Les fonctionnaires préconisaient surtout de miser sur l’ascension sociale des habitants de ces lieux mis au ban. « L’intégration par le travail qui est une priorité pour donner à chaque jeune l’estime de soi » et « le sentiment de ne plus se sentir comme défavorisé et exclu », peut-on lire. La « tâche est néanmoins difficile » car « cette valeur » ne serait pas « reconnue dans les cités » au vu du « manque de qualification et du passé judiciaire de certains », croient savoir les fins limiers.

Relire ces remontées du renseignement intérieur presque vingt ans après leur rédaction, permet d’apprécier combien s’est imposée la « religion sécuritaire ». Depuis la mort de Zyed et Bouna, les interventions policières mortelles et leur impunité se sont accrues. L’usage des forces de l’ordre afin de pallier aux problèmes sociaux liés à des choix économiques austéritaires s’est systématisé. Des marches justice et vérité aux manifestation climat, des gilets jaunes aux manif’ retraites, les manifestants n’ont trouvé aucune réponse politique concrète.

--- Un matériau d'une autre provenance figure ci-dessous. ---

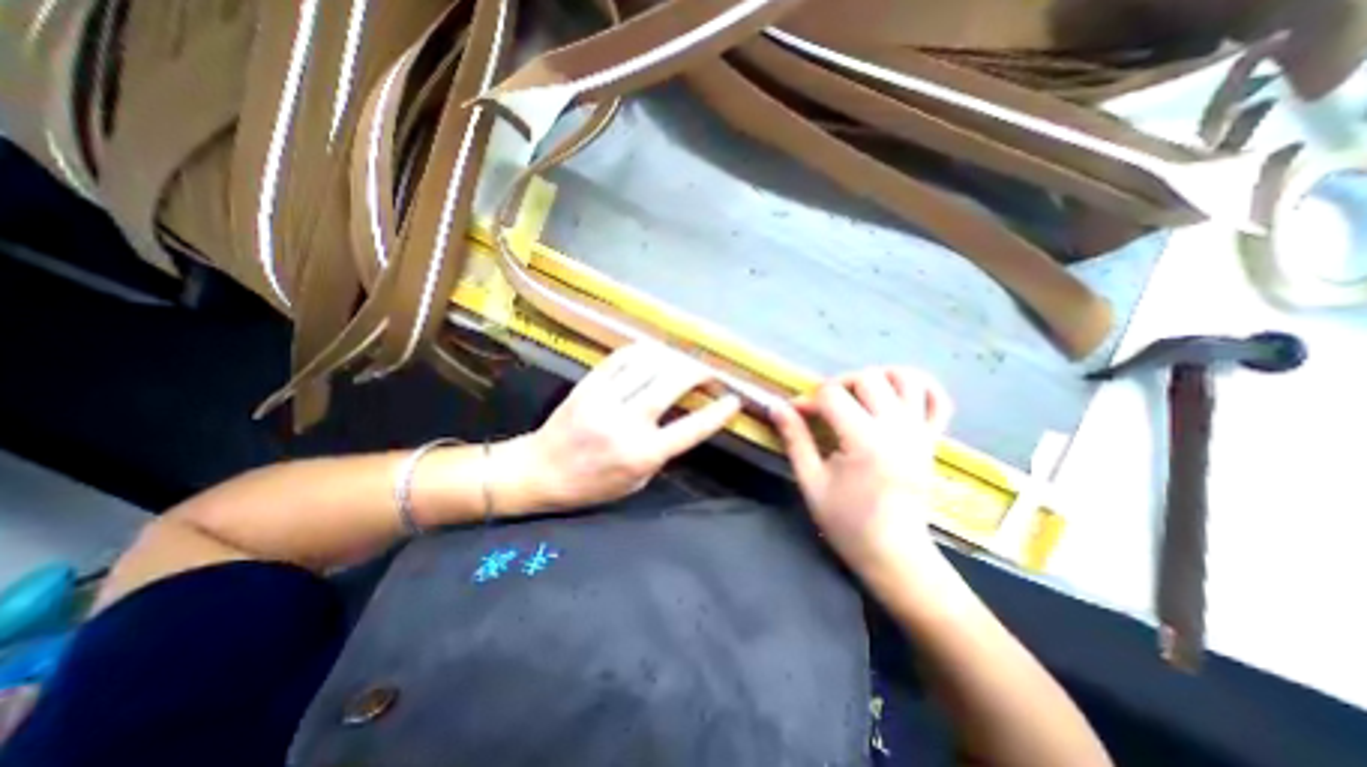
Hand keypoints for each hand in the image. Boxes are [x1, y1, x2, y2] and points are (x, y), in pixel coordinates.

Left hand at [519, 342, 742, 508]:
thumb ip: (664, 450)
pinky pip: (623, 356)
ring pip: (650, 363)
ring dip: (675, 357)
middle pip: (673, 383)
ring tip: (685, 361)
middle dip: (699, 372)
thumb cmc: (592, 484)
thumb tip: (687, 417)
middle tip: (709, 373)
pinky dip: (646, 350)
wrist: (539, 471)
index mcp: (642, 454)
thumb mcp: (637, 480)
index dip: (717, 412)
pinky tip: (656, 352)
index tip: (734, 399)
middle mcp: (626, 423)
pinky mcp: (588, 384)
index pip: (691, 429)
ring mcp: (604, 399)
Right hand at [767, 367, 952, 575]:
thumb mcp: (811, 482)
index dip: (808, 400)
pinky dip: (920, 387)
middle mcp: (897, 428)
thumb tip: (776, 406)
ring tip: (859, 396)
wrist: (895, 553)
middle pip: (868, 378)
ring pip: (905, 378)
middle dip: (838, 385)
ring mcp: (920, 431)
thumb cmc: (847, 522)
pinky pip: (938, 399)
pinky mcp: (933, 439)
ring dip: (878, 378)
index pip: (832, 396)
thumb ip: (794, 438)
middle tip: (825, 408)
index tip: (796, 414)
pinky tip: (898, 393)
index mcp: (865, 441)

À un an de la mort de Nahel et à la veille d’une possible accession du RN au pouvoir, on en mesure l’impressionnante efficacité en matière de prévention des violences : « Il est à craindre désormais que tout nouvel incident fortuit (re-sic) [décès d’un jeune d’un quartier, NDLR] ne provoque une nouvelle flambée de violences généralisées », concluaient les RG de 2005. La note interne débutait en ces termes : « Le calme apparent qui règne dans les cités ne doit pas accréditer l’idée que le fond du problème est réglé. » Comme un éternel recommencement.